> [EXCERPTED TEXT]:
+++

That's it! After the installation process is done, you should be able to run the command


directly from your command line on Mac and Ubuntu. On Windows, you'll need to run it as


Think of mongod as your local MongoDB server- you need to have a mongod process running in order to be able to use MongoDB. You can now leave mongod running, open up another terminal, and run mongo test (or /c/mongodb/bin/mongo test on Windows). This should open up the MongoDB shell. Hit ctrl-c to close the MongoDB shell.

2) Installing NodeJS and npm

Next we're going to install NodeJS and npm (node package manager).

OSX: Open your terminal and run

sudo brew install node
curl http://npmjs.org/install.sh | sh

(Instructions from http://madebyhoundstooth.com/blog/install-node-with-homebrew-on-os-x/)


sudo apt-get update
sudo apt-get install python-software-properties python g++ make
sudo add-apt-repository ppa:chris-lea/node.js
sudo apt-get update
sudo apt-get install nodejs npm

Windows: Download the installer from http://nodejs.org/download/. I recommend using the installer rather than the binary to save yourself the extra work of adding the binary location to the system path.

Once you have successfully installed NodeJS, you should be able to run the "node" and "npm" commands from your terminal. When you run "node," you should see a single ">." This is the node shell, hit ctrl-c to close it.

When you run npm with no arguments, you should see a bunch of usage information. Keep in mind that npm sometimes requires root permissions to run. If an npm command fails for unclear reasons, try running it through "sudo."

At this point, you've done essentially all you need to do to run a MEAN stack application. You can simply clone/fork https://github.com/vkarpov15/mean-stack-skeleton , start a "mongod" process, navigate to the git repo, and run

npm install

You should then be able to run

node app.js

to start your server. However, I recommend at least reading through the rest of the below steps, as they will explain in a bit more detail some of the tools that you will be using. You can follow along step by step from the mean-stack-skeleton repo commit log, because, conveniently, the commits correspond one-to-one with steps 4-7.

+++

> [DATASET EXTRACT]:
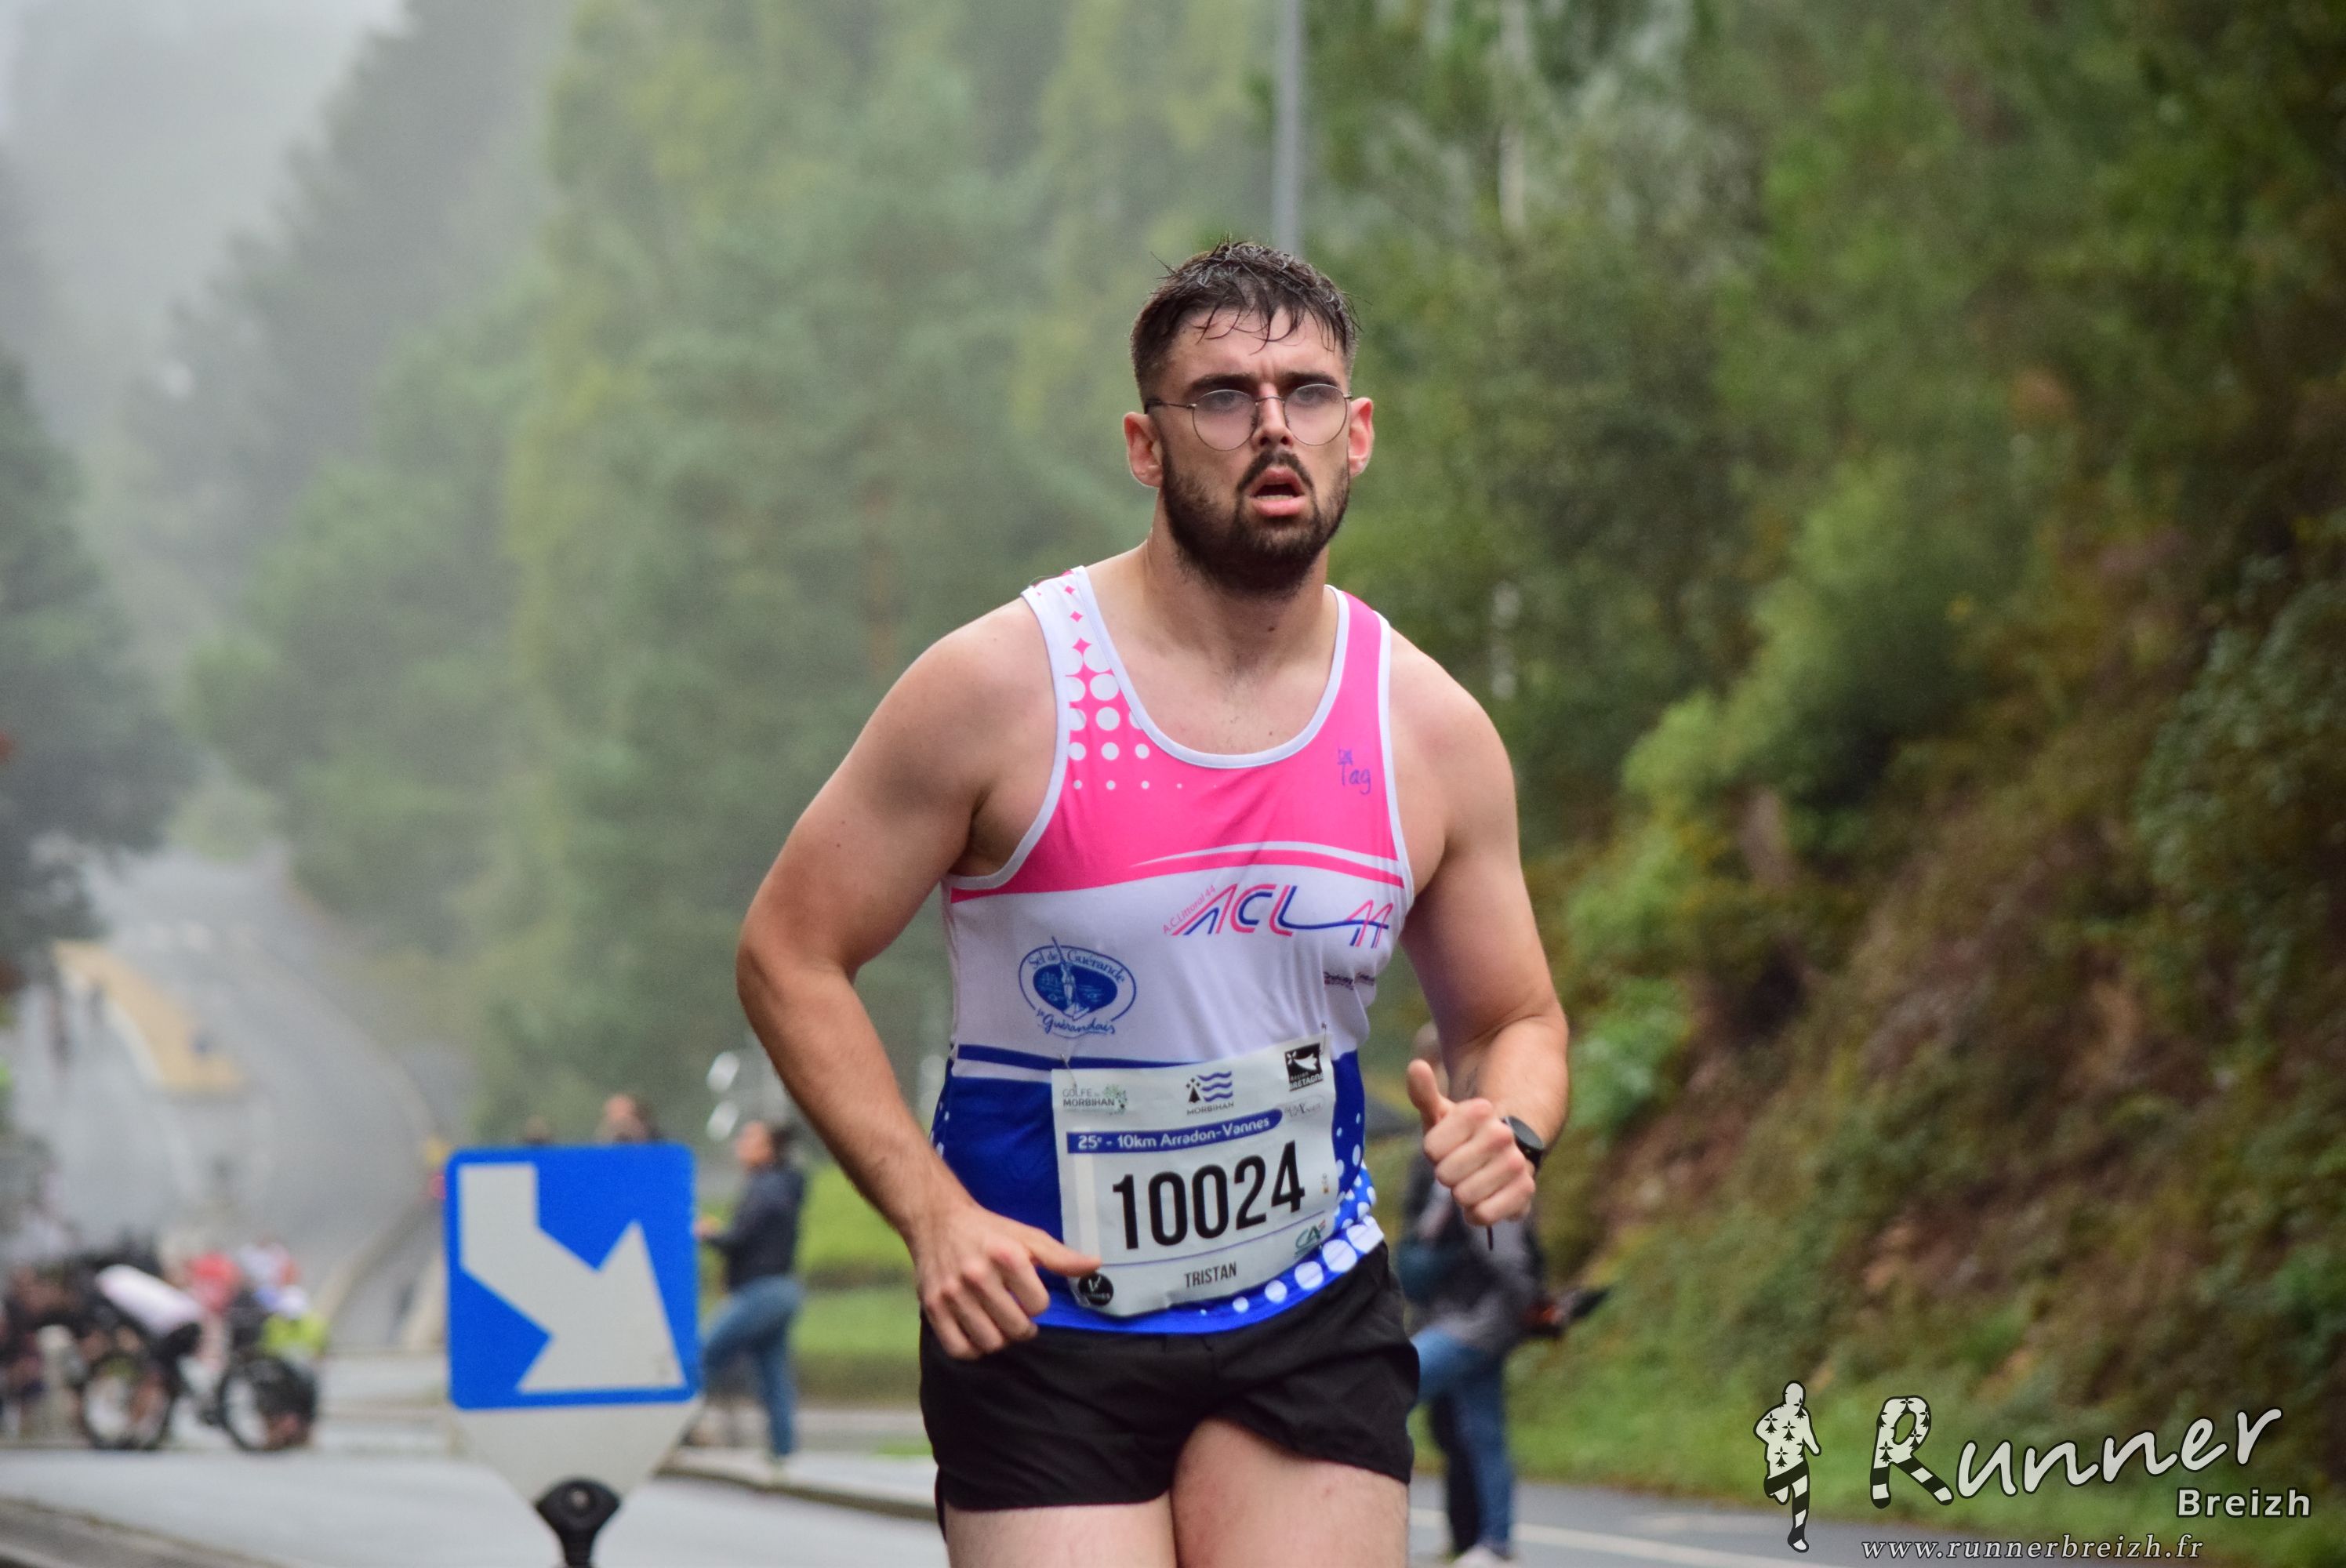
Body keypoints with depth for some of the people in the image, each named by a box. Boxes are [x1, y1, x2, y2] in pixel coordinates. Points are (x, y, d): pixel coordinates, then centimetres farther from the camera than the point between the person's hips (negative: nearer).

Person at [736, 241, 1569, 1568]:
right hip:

+++

> [PROMPT 1]:
According to the MEAN stack setup guide, what should you try if an npm command fails for unclear reasons?
> [PROMPT 2]:
Write the next part of the MEAN stack setup guide, picking up after its final sentence.

> [EXERCISE RESULT 1]:
Try running it through "sudo."

> [EXERCISE RESULT 2]:
3) Installing ExpressJS

Now that we have MongoDB and NodeJS, it is time to install ExpressJS- this is pretty trivial now that we already have npm installed from step 2. In Mac, Linux, and Windows, you should open up a terminal and run:

npm install express -g

The "-g" flag means that the package will be installed so you can run it from your terminal.

We're using ExpressJS here because it adds some extremely useful tools for web development that NodeJS lacks. Contrary to what you may have heard, NodeJS is not a fully featured web server. NodeJS is simply a tool for doing I/O in an event-based concurrency framework with Javascript. It may be sufficient for a trivial server that prints "Hello, World" for every HTTP request, but it makes more sophisticated web development more difficult than it has to be. ExpressJS provides a familiar MVC (Model-View-Controller) framework for you to work with.

4) Creating an ExpressJS application

Now that we have all of our server tools in place, let's create an ExpressJS application. Start by running the command

express mytestapp
cd mytestapp
npm install

This should create a "mytestapp" folder in your current directory that will contain your application. You should be able to now run node app.js from the "mytestapp" folder. If you point your browser to http://localhost:3000, you should see a simple "Welcome to Express" screen.

The "mytestapp" directory will contain a few sub-directories: routes, views, public, and node_modules, as well as app.js and package.json files. Here's a brief description of what these files and directories do:

  • app.js: The main point of entry into your web server. This file defines the port that your application listens for requests on, includes dependencies via the "require" function, and defines handler functions for different REST-ful paths your clients can access.
  • package.json: Defines internal dependencies for your application. Running "npm install -d" (which we will do shortly when we modify this file) installs all the dependencies listed in the "dependencies" file.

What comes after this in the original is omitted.